> **Instructions**
1. Answer these questions from the passage on Sheridan's march toward Trevilian Station:
(a) Where did Sheridan bivouac on the night of the 10th?
(b) Whom did Sheridan send on a rapid march to get between the two divisions of the enemy?
(c) How many prisoners did Sheridan get away with, and where did he send them?
2. Render this sentence from the passage on Sheridan's march toward Trevilian Station in Spanish: "The losses were probably very light on both sides in killed and wounded, but Sheridan got away with some five hundred prisoners and sent them to City Point."
3. Carry the passage on Sheridan's march toward Trevilian Station forward from its final sentence.

> **Selected passage**
▬▬▬▬▬▬

Sheridan moved to the north side of the North Anna to get out
west, and learned of the movement of these troops to the south
side of the same stream almost as soon as they had started. He
pushed on to get to Trevilian Station to commence his
destruction at that point. On the night of the 10th he
bivouacked some six or seven miles east of Trevilian, while
Fitz-Hugh Lee was the same night at Trevilian Station and
Hampton but a few miles away.

During the night Hampton ordered an advance on Sheridan, hoping,
no doubt, to surprise and very badly cripple him. Sheridan,
however, by a counter move sent Custer on a rapid march to get
between the two divisions of the enemy and into their rear. This
he did successfully, so that at daylight, when the assault was
made, the enemy found himself at the same time resisted in front
and attacked in rear, and broke in some confusion. The losses
were probably very light on both sides in killed and wounded,
but Sheridan got away with some five hundred prisoners and sent
them to City Point.

▬▬▬▬▬▬

> **Excerpted records**
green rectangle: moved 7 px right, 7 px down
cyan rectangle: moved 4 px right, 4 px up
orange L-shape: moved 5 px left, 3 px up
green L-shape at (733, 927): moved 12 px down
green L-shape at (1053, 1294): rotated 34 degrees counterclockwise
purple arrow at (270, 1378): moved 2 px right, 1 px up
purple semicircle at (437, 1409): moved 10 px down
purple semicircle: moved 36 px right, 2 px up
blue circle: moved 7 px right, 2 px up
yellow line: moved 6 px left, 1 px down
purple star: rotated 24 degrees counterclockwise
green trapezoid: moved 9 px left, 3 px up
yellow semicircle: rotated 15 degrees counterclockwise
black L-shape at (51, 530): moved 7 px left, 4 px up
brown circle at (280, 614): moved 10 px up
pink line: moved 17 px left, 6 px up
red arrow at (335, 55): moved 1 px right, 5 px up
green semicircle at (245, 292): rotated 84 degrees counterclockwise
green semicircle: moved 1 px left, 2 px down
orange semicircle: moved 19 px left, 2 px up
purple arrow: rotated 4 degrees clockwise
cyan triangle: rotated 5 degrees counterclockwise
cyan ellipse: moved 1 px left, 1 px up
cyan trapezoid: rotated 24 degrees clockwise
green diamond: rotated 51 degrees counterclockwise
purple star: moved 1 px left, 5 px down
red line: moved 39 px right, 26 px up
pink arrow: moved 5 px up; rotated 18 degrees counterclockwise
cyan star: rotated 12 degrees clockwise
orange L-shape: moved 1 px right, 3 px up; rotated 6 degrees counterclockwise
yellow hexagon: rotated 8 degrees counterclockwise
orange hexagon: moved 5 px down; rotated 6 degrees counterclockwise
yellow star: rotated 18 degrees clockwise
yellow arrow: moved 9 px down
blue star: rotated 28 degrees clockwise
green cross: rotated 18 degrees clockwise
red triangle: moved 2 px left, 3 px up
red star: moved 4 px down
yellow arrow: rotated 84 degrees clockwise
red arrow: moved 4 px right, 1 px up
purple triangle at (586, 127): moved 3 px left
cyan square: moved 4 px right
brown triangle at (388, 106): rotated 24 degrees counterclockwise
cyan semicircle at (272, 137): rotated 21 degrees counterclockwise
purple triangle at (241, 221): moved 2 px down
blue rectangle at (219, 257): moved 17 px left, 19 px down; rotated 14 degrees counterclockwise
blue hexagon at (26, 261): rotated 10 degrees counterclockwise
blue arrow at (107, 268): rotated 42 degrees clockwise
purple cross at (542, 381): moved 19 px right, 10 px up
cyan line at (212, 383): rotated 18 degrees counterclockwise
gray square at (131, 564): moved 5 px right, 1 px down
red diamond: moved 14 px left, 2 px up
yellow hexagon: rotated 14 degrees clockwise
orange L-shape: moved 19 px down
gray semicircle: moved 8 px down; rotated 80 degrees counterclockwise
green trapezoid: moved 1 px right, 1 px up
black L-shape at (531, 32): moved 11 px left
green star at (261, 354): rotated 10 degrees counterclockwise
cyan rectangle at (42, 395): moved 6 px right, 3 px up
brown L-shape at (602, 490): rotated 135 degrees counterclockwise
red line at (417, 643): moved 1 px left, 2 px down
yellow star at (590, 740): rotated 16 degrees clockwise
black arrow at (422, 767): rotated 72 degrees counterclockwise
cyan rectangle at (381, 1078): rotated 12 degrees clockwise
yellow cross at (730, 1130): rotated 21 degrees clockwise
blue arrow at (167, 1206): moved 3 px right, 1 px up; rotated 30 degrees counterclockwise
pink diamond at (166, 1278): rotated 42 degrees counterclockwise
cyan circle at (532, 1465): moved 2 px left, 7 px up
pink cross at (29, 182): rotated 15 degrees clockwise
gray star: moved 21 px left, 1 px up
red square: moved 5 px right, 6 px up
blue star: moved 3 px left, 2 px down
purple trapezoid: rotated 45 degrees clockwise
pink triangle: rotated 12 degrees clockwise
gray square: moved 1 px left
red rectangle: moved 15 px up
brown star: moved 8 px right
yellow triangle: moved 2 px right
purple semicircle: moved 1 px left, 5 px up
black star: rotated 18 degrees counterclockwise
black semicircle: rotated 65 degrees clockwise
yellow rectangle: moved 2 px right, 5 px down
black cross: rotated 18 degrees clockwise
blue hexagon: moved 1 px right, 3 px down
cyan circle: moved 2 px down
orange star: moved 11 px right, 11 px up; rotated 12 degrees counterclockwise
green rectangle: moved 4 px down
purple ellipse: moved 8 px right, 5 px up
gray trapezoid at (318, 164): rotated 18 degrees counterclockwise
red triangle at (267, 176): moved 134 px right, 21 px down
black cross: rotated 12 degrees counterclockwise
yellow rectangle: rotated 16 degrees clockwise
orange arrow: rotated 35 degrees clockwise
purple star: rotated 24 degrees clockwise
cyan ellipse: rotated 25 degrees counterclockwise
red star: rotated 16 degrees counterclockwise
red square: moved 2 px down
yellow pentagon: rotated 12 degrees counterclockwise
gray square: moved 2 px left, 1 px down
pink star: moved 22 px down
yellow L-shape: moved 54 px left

▬▬▬▬▬▬

> **Task-by-task results**
1.
(a) Some six or seven miles east of Trevilian.
(b) Custer.
(c) Some five hundred prisoners, sent to City Point.

2. Las pérdidas en muertos y heridos fueron probablemente muy leves en ambos bandos, pero Sheridan se llevó unos quinientos prisioneros y los envió a City Point.

3.
During that day, the 11th, Sheridan moved into Trevilian
Station, and the following day proceeded to tear up the road
east and west. There was considerable fighting during the whole
of the day, but the work of destruction went on. In the
meantime, at night, the enemy had taken possession of the
crossing which Sheridan had proposed to take to go north when he
left Trevilian. Sheridan learned, however, from some of the
prisoners he had captured here, that General Hunter was about
Lynchburg, and therefore that there was no use of his going on
to Charlottesville with a view to meet him.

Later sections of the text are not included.